Even though today they are established islands, some of them continue to be in motion. On the East Frisian Island of Juist for example, since the year 1650 there are 5 different proven sites for the church, as the spot for building the church had to keep pace with the ever-moving island. At times, Juist even consisted of two islands, before it grew together once again. The neighbouring island of Wangerooge in the last 300 years has moved a distance equivalent to its own length to the east. In this process, depending on the prevailing conditions, land is eroded on the western coasts, whilst sediments are deposited on the eastern coasts. As a result, western coasts are today increasingly protected by human action. The canals between the islands serve as passages for the tides, so that in these places the current prevents the islands gradually joining one to another.

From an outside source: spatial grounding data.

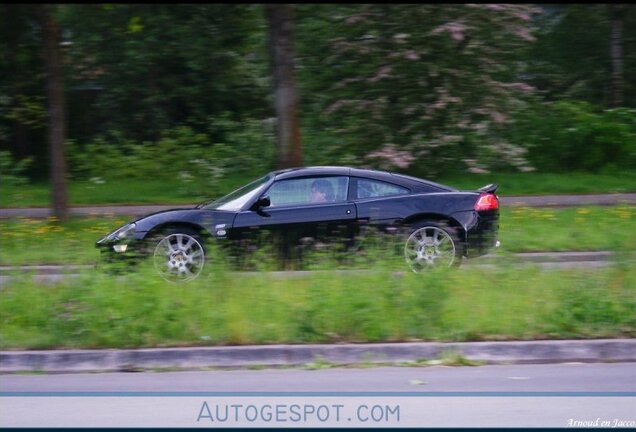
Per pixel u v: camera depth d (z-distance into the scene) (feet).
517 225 68.23
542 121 107.14
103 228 71.26
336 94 92.17
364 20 87.81
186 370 33.50
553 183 97.45
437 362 33.78
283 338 34.96
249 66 111.04
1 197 98.53
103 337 34.83
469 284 37.96
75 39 105.81
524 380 31.68
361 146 92.17
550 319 35.88
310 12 89.10
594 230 65.05
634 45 120.98
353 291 36.32
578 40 123.03
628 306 36.37
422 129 90.89
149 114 119.44
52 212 77.30
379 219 49.96
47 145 118.93
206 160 101.09
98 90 121.49
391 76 88.22
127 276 37.83
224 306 36.01
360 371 33.12
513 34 89.66
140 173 105.50
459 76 88.79
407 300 35.99
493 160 92.43
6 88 112.16
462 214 50.60
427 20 87.35
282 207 50.24
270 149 99.66
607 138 106.93
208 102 118.42
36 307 36.68
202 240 48.65
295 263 46.01
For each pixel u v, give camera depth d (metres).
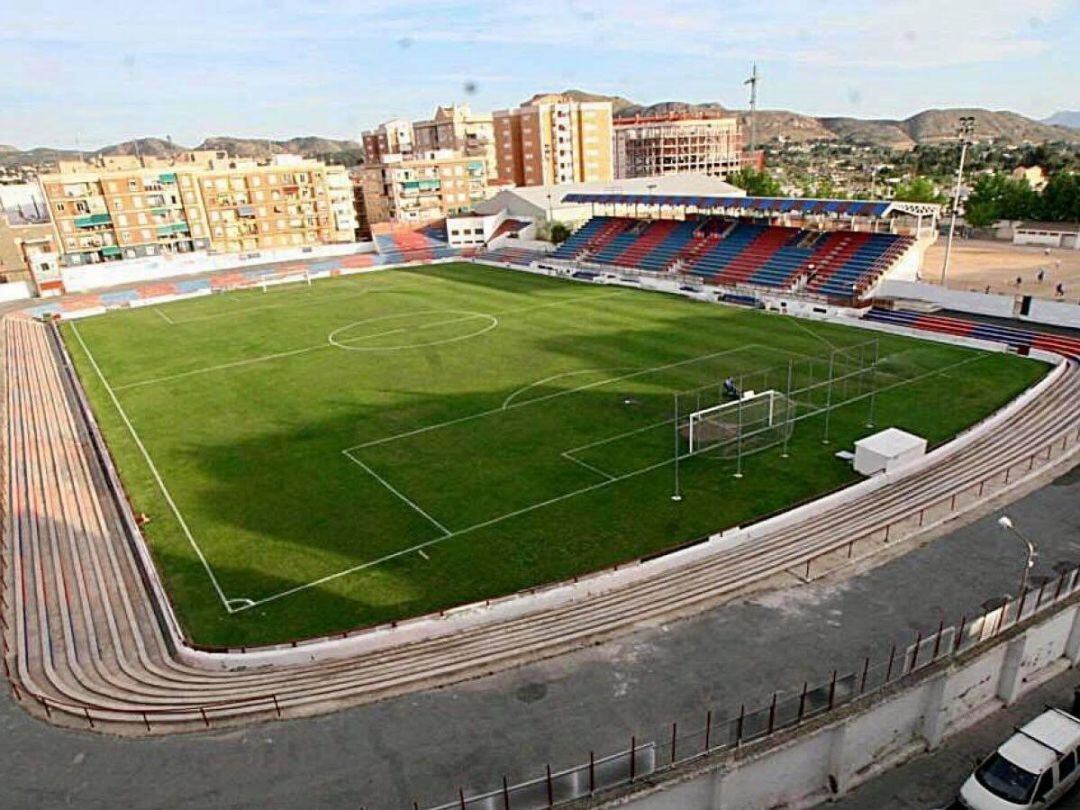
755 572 25.14
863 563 25.23
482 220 105.06
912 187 105.38
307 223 129.12
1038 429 35.62
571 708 19.03
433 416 41.59
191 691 20.80
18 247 108.12
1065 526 26.75
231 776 17.33
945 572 24.36
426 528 29.58
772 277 69.31
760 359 48.75
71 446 41.31
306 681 20.95
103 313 77.88
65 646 23.28
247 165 129.50
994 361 46.25
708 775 13.99
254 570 27.34
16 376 56.22
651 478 32.78
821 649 20.89
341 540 29.06
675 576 25.38
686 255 78.69
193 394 48.44
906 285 59.34
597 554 27.14
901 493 30.27
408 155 144.50
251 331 65.06
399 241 107.81
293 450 38.06
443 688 20.09
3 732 19.28
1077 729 15.60
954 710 16.95
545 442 37.12
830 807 15.27
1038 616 18.00
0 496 34.44
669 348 52.19
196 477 35.66
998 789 14.76
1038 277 64.69
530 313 65.56
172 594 26.11
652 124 192.88
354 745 18.11
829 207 66.31
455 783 16.75
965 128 59.81
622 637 21.97
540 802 14.77
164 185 116.38
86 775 17.62
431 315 67.12
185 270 96.31
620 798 13.46
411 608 24.56
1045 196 93.56
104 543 30.14
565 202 90.44
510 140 165.75
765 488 31.47
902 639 21.11
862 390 42.22
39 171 131.12
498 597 24.66
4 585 26.92
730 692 19.33
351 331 62.72
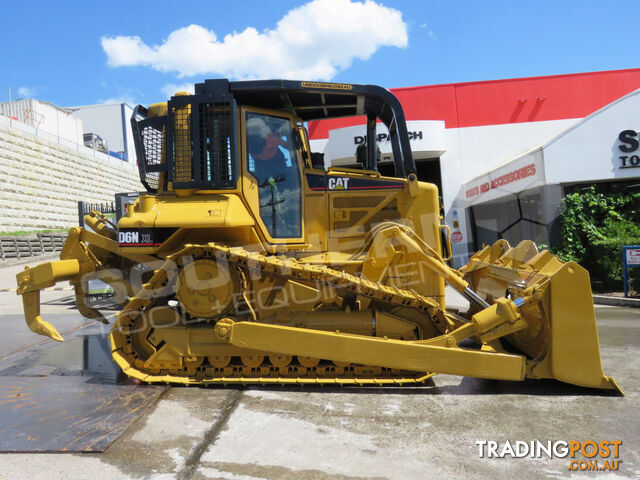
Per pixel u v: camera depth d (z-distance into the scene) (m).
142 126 3.50
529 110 10.93
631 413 2.74
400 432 2.50
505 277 3.65
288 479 2.01
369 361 3.08
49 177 19.05
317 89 3.52
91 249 4.09
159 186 3.52
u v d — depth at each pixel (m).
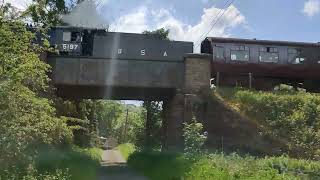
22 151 11.02
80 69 32.59
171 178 18.88
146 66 33.09
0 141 9.86
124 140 93.94
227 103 32.25
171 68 33.22
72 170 16.84
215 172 15.53
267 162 18.61
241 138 30.70
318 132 30.27
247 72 37.91
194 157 20.83
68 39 34.84
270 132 30.53
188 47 37.34
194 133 23.48
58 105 31.69
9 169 10.30
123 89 34.66
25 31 11.27
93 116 47.50
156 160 26.67
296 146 29.22
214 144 30.66
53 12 39.81
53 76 32.22
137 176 24.44
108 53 35.97
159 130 46.34
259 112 31.97
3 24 10.52
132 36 36.81
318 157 27.44
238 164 17.41
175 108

The North Frisian Islands, on the other hand, arose from the remains of old Geestland islands, where the land was partially removed by storm floods and water action and then separated from the mainland. For this reason they are often higher and their cores less exposed to changes than the islands to the south. Beyond the core, however, the same processes as on the West and East Frisian Islands are at work, particularly evident on Sylt, where in the south of the island, a break threatens, whilst the harbour at Lister silts up. The Danish Wadden Sea Islands, the next in the chain to the north, arose from sandbanks. Right up into the 20th Century, the silting up of the islands was a serious problem. To protect the islands, small woods were planted. On the southeastern coast there are several broad estuaries, such as the Meuse, Rhine, Weser, Elbe or Eider. In particular , the Southern Bight has been changed by land reclamation, as the Dutch have been especially active in this matter; the largest project of this type was the diking and reclamation of the IJsselmeer. The Wadden Sea stretches between Esbjerg (Denmark) in the north and Den Helder (Netherlands) in the west. This landscape is influenced by the ebb and flow of the tides; important sections of it have been declared a National Park. The island of Helgoland is an exception, as it was not formed by sediment deposition; in fact it is considerably older and is composed of Early Triassic sandstone.